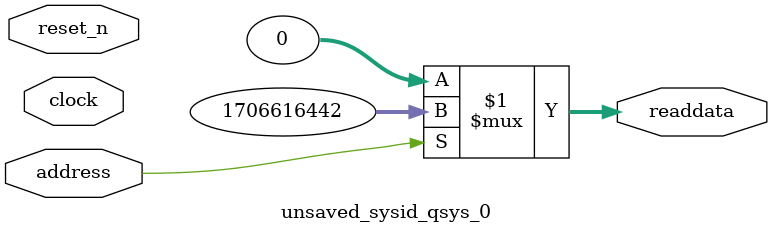
<source format=v>



// synthesis translate_off
`timescale 1ns / 1ps
// synthesis translate_on

// turn off superfluous verilog processor warnings 
// altera message_level Level1 
// altera message_off 10034 10035 10036 10037 10230 10240 10030 

module unsaved_sysid_qsys_0 (
               // inputs:
                address,
                clock,
                reset_n,

               // outputs:
                readdata
             )
;

  output  [ 31: 0] readdata;
  input            address;
  input            clock;
  input            reset_n;

  wire    [ 31: 0] readdata;
  //control_slave, which is an e_avalon_slave
  assign readdata = address ? 1706616442 : 0;

endmodule



</source>
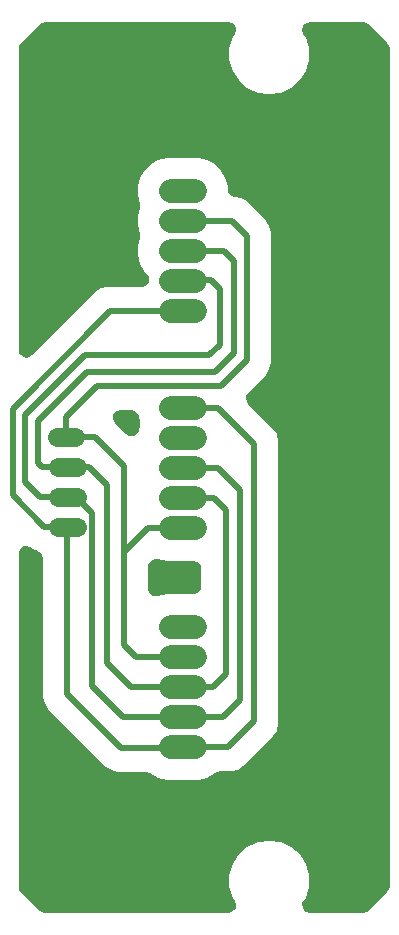
<source format=gbr>
G04 EAGLE Gerber RS-274X export*
G75*
%MOMM*%
%FSLAX34Y34*%
%LPD*%
%INBottom Copper*%
%IPPOS*%
%AMOC8*
5,1,8,0,0,1.08239X$1,22.5*%
G01*
G04 Define Apertures*
%ADD10C,1.590000*%
%ADD11C,2.000000*%
%ADD12C,0.508000*%
G36*
X1210966Y-767597D02*
X1208490Y-768100D01*
X1052986Y-768100D01*
X1050603Y-767636D01*
X1048496Y-766240D01*
X1032760Y-750504D01*
X1031403Y-748491D01*
X1030900Y-746014D01*
X1030900Y-463717D01*
X1031652Y-460719D01*
X1033265Y-458773D01*
X1035509Y-457610D01*
X1038029Y-457415D01*
X1040425Y-458218D01*
X1044504Y-460573D01*
X1045439Y-460823D01*
X1047243Y-461865D01*
X1047292Y-461780D01*
X1048185Y-462295D01*
X1049428Y-463233D01*
X1050857Y-465318D01*
X1051360Y-467794D01*
X1051360Y-585604D01*
X1052760Y-590828D01*
X1055464Y-595512D01*
X1104752Y-644800D01*
X1109436Y-647504D01*
X1114660Y-648904D01*
X1138725Y-648904D01*
X1141900Y-649755D01*
X1148892Y-653792D01*
X1156014Y-655700D01*
X1183386Y-655700D01*
X1190508Y-653792D01*
X1196892Y-650106D01*
X1196898Y-650100D01*
X1198912Y-648743D01*
X1201388Y-648240D01*
X1211004Y-648240D01*
X1216228Y-646840D01*
X1220912Y-644136D01*
X1246436Y-618612D01*
X1249140Y-613928D01*
X1250540Y-608704D01*
X1250540Y-368296D01*
X1249140Y-363072D01*
X1246436Y-358388D01*
X1225038Y-336990D01*
X1223721Y-335070D01*
X1223179Y-332601D01*
X1223642Y-330117D01*
X1225038Y-328010D01*
X1240436Y-312612D01*
X1243140Y-307928D01*
X1244540Y-302704D01*
X1244540Y-192296D01*
X1243140Y-187072D01*
X1240436Y-182388D01*
X1223912Y-165864D01*
X1219228Y-163160D01*
X1213899Y-161732D01*
X1211761Y-161333D01*
X1209632Y-159971D01*
X1208203Y-157887D01*
X1207700Y-155410D01*
X1207700Y-153214D01*
X1205792Y-146093D01*
X1202106Y-139708D01*
X1196892Y-134494D01*
X1190508Y-130808D01*
X1183386Y-128900D01*
X1156014Y-128900D01*
X1148893Y-130808D01*
X1142508Y-134494D01*
X1137294Y-139708D01*
X1133608Y-146093D01*
X1131700Y-153214D01*
X1131700Y-160586D01*
X1133675Y-167957D01*
X1133675Y-171244D01*
X1131700Y-178614D01*
X1131700Y-185986D01*
X1133675Y-193357D01*
X1133675Y-196644D01*
X1131700Y-204014D01*
X1131700Y-211386D01*
X1133608Y-218508D01*
X1137294Y-224892D01*
X1139522Y-227120D01*
X1140797Y-228948D01*
X1141379Y-231408D01*
X1140955Y-233899D01*
X1139593Y-236028D01*
X1137508Y-237457D01*
X1135032Y-237960D01*
X1105796Y-237960D01*
X1100572Y-239360D01*
X1095888Y-242064D01*
X1041740Y-296212D01*
X1039912Y-297487D01*
X1037452Y-298069D01*
X1034961Y-297645D01*
X1032832Y-296283D01*
X1031403Y-294199D01*
X1030900Y-291722D01*
X1030900Y-36186D01*
X1031364Y-33803D01*
X1032760Y-31696D01*
X1048496Y-15960D01*
X1050509Y-14603D01*
X1052986Y-14100D01*
X1208490Y-14100D01*
X1211751Y-15001D01*
X1213618Y-16705D01*
X1214672Y-19001D01*
X1214748Y-21528D01*
X1213832Y-23883D01*
X1211873Y-26931D01*
X1209138Y-36246D01*
X1209138Y-45954D01*
X1211873Y-55269D01*
X1217122Y-63437D01*
X1224459Y-69795D01*
X1233290Y-73828D01*
X1242900Y-75209D01*
X1252510Y-73828D01*
X1261341Y-69795D01*
X1268678Y-63437D01*
X1273927Y-55269D01*
X1276662Y-45954D01*
X1276662Y-36246D01*
X1273927Y-26931D01*
X1271968Y-23883D01*
X1270964Y-20652D01*
X1271387Y-18161D01*
X1272749Y-16032D01*
X1274834Y-14603D01*
X1277310Y-14100D01*
X1322814Y-14100D01*
X1325197Y-14564D01*
X1327304Y-15960D01*
X1343040Y-31696D01*
X1344397Y-33709D01*
X1344900Y-36186D01*
X1344900Y-746014D01*
X1344436Y-748397D01*
X1343040Y-750504D01*
X1327304Y-766240D01*
X1325291Y-767597D01*
X1322814Y-768100D01*
X1277310Y-768100D01*
X1274049Y-767199D01*
X1272182Y-765495D01*
X1271128Y-763199D01*
X1271052Y-760672D01*
X1271968Y-758317D01*
X1273927Y-755269D01*
X1276662Y-745954D01*
X1276662Y-736246D01*
X1273927Y-726931D01*
X1268678Y-718763D01*
X1261341Y-712406D01*
X1252510Y-708372D01*
X1242900Y-706991D01*
X1233290Y-708372D01*
X1224459Y-712406D01*
X1217122Y-718763D01*
X1211873Y-726931D01*
X1209138Y-736246D01*
X1209138Y-745954D01*
X1211873Y-755269D01*
X1213832Y-758317D01*
X1214837Y-761548D01*
X1214413Y-764039D01*
X1213051Y-766168D01*
X1210966Y-767597D01*
G37*
G36*
X1128882Y-364091D02*
X1126414Y-364634D01*
X1123930Y-364170D01*
X1121823Y-362775D01*
X1112428Y-353380D01*
X1111153Y-351552D01*
X1110571Y-349092D01*
X1110995Y-346601D01*
X1112357Y-344472D01*
X1114441Y-343043D01*
X1116918Y-342540D01*
X1126252Y-342540D01*
X1129339Y-343341D01*
X1131259Y-344984D01*
X1132386Y-347247D01*
X1133675Y-352057D01*
X1133675Y-355344D01*
X1132446Y-359928D01*
X1130944Y-362629D01*
X1128882Y-364091D01*
G37*
G36*
X1148534Y-500104D02*
X1147092Y-500318D01*
X1144601Y-499894D01*
X1142472Y-498532D01*
X1141043Y-496447D01*
X1140540Y-493971D01*
X1140540Y-474729D01*
X1140707Y-473282D01*
X1141761Y-470985D01*
X1143628Y-469281D01*
X1146011Y-468440D01*
X1148534Y-468596D01*
X1156014Y-470600D01*
X1179110Y-470600D01*
X1181399Y-471027D01*
X1183528Y-472389D01*
X1184957Y-474473D01*
X1185460Y-476950D01*
X1185460Y-491750D01*
X1185033Y-494039D01*
X1183671Y-496168D01*
X1181587Y-497597D01*
X1179110Y-498100D01*
X1156014Y-498100D01*
X1148534Y-500104D01*
G37*
D10*
X1079850Y-441433D02*
X1063950Y-441433D01*
X1063950Y-416033D02*
X1079850Y-416033D01*
X1079850Y-390633D02*
X1063950Y-390633D01*
X1062950Y-365233D02*
X1078850Y-365233D01*
D11*
X1159700Y-627700D02*
X1179700Y-627700D01*
X1179700Y-602300D02*
X1159700Y-602300D01*
X1159700Y-576900D02*
X1179700Y-576900D01*
X1179700Y-551500D02*
X1159700Y-551500D01*
X1159700Y-526100D02*
X1179700Y-526100D01*
X1179700Y-442600D02*
X1159700Y-442600D01*
X1159700Y-417200D02*
X1179700Y-417200D01*
X1179700Y-391800D02*
X1159700Y-391800D01*
X1159700Y-366400D02*
X1179700Y-366400D01*
X1179700Y-341000D02*
X1159700Y-341000D01*
X1159700Y-258500D02*
X1179700Y-258500D01*
X1179700Y-233100D02*
X1159700Y-233100D01*
X1159700Y-207700D02*
X1179700Y-207700D01*
X1179700Y-182300D02*
X1159700Y-182300D01*
X1159700Y-156900D02*
X1179700Y-156900D01*
D12*
X1071900Y-441433D02*
X1052433Y-441433D01*
X1108500Y-258500D02*
X1169700Y-258500D01*
X1071900Y-441433D02*
X1071900Y-582900D01*
X1052433Y-441433D02*
X1025600Y-414600D01*
X1025600Y-341400D01*
X1108500Y-258500D01*
X1169700Y-341000D02*
X1200000Y-341000D01*
X1230000Y-371000D01*
X1230000Y-606000D01*
X1208300Y-627700D01*
X1169700Y-627700D01*
X1117364Y-628364D02*
X1071900Y-582900D01*
X1117364Y-628364D02*
X1169000Y-628364D01*
X1071900Y-416033D02*
X1049033Y-416033D01*
X1036000Y-403000D01*
X1036000Y-347000D01*
X1087000Y-296000D01*
X1192000Y-296000D01*
X1201000Y-287000D01*
X1201000Y-240000D01*
X1169700Y-602300D02*
X1119300Y-602300D01*
X1093000Y-576000D01*
X1093000Y-430000D01*
X1079033Y-416033D01*
X1071900Y-416033D01*
X1169700Y-602300D02*
X1203700Y-602300D01*
X1218000Y-588000D01*
X1218000Y-410000D01*
X1199800Y-391800D01*
X1169700Y-391800D01*
X1201000Y-240000D02*
X1193436Y-232436D01*
X1170364Y-232436D01*
X1169700Y-233100D01*
X1071900Y-390633D02*
X1050633Y-390633D01*
X1047000Y-387000D01*
X1047000Y-352000D01*
X1089000Y-310000D01*
X1197000Y-310000D01*
X1213000Y-294000D01*
X1213000Y-216000D01*
X1204700Y-207700D01*
X1169700Y-207700D01*
X1169700Y-576900D02*
X1125900Y-576900D01*
X1106000Y-557000D01*
X1106000Y-406000D01*
X1090633Y-390633D01*
X1071900Y-390633D01*
X1169700Y-417200D02*
X1196200Y-417200D01*
X1206000Y-427000D01*
X1206000Y-566000D01*
X1195100Y-576900D01*
X1169700Y-576900D01*
X1070900Y-365233D02*
X1070900Y-348100D01*
X1097000Y-322000D01*
X1202000Y-322000D02*
X1224000Y-300000D01*
X1224000Y-195000D01*
X1211300Y-182300D01*
X1169700Y-182300D01*
X1202000Y-322000D02*
X1097000Y-322000D01*
X1130500Y-551500D02*
X1169700Y-551500D01*
X1130500Y-551500D02*
X1120000Y-541000D01*
X1120000Y-463000D01*
X1120000Y-390000D01*
X1095233Y-365233D01*
X1070900Y-365233D01*
X1140400Y-442600D02*
X1169700Y-442600D01*
X1140400Y-442600D02*
X1120000Y-463000D01*
M02*

</source>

■ ■ ■ ■

[TASK ITEM] Return the lines above that include the string "altera".

[RESULT OF THE TASK]
// altera message_level Level1 
// altera message_off 10034 10035 10036 10037 10230 10240 10030 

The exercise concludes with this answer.